GIWED - The Great Indian Wedding
A wedding is to be organized in a rectangular park of dimensions M by N. Some parts of the park are covered by K rectangular carpets. These carpets, produced by ItSucks Corporation are revolutionary self cleaning carpets - they suck any liquid they come in contact with! The organizer wants to water the park to keep the grass fresh. If there were no carpets, the organizer could have used a single pipe to water the whole park but unforunately, the water doesn't seep through the carpets. The organizer has at his diposal L pipes. The pipes would be placed at fixed locations chosen by the organizer and can't be moved. Water spreads from a pipe in all directions unless obstructed by the park boundary or a carpet. What is the maximum area that can be watered using these L pipes?

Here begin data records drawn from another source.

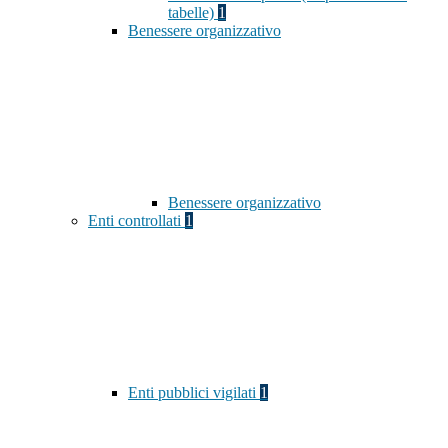
tabelle)
1
Benessere organizzativo
Benessere organizzativo
Enti controllati
1
Enti pubblici vigilati
1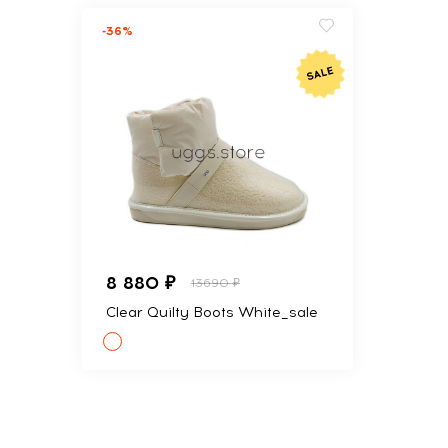
-36%
8 880 ₽
13690 ₽
Clear Quilty Boots White_sale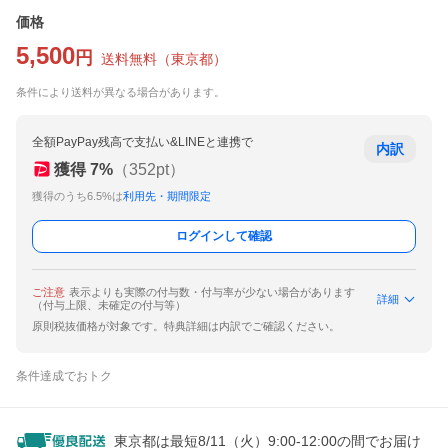
価格
5,500
円
送料無料
（
東京都
）
条件により送料が異なる場合があります。
全額PayPay残高で支払い&LINEと連携で
内訳
獲得
7
%
（
352
pt）
獲得のうち6.5%は
利用先・期間限定
ログインして確認
ご注意
表示よりも実際の付与数・付与率が少ない場合があります
詳細
（付与上限、未確定の付与等）
原則税抜価格が対象です。特典詳細は内訳でご確認ください。
条件達成でおトク
東京都は最短8/11（火）9:00-12:00の間でお届け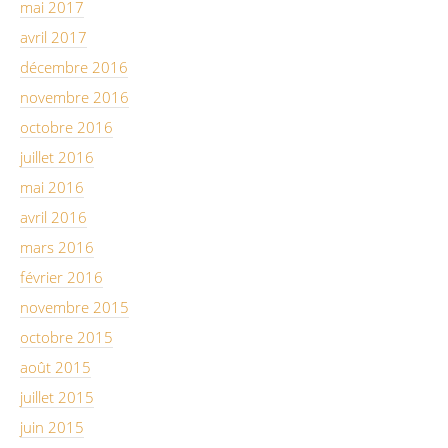
mai 2017
avril 2017
décembre 2016
novembre 2016
octobre 2016
juillet 2016
mai 2016
avril 2016
mars 2016
février 2016
novembre 2015
octobre 2015
août 2015
juillet 2015
juin 2015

The first line of the input contains a single integer T, the number of test cases (1<=T<=30) . Each test case starts with a single line containg the values M,N,K and L ( 1<=M<=10000, 1<=N<=10000, 0<=K<=50, 1<=L<=10). It is followed by K lines, each line containing 4 integers separated by single spaces, x1,y1,x2,y2 where (x1,y1) and (x2,y2) are the zero based coordinates of lower left and upper right vertex of the carpet. Assume that x1<x2 and y1<y2. The carpets may cover each other. Water would not be able to seep through even if two carpets touch in a corner.
For each test case, print the maximum area that can be watered on a single line
Input: 2 10 10 0 1 10 10 1 1 3 3 4 4 Output: 100 99
Although probably (almost) obvious, it is not mentioned that M is related to the x-coordinate, and N to the y-coordinate.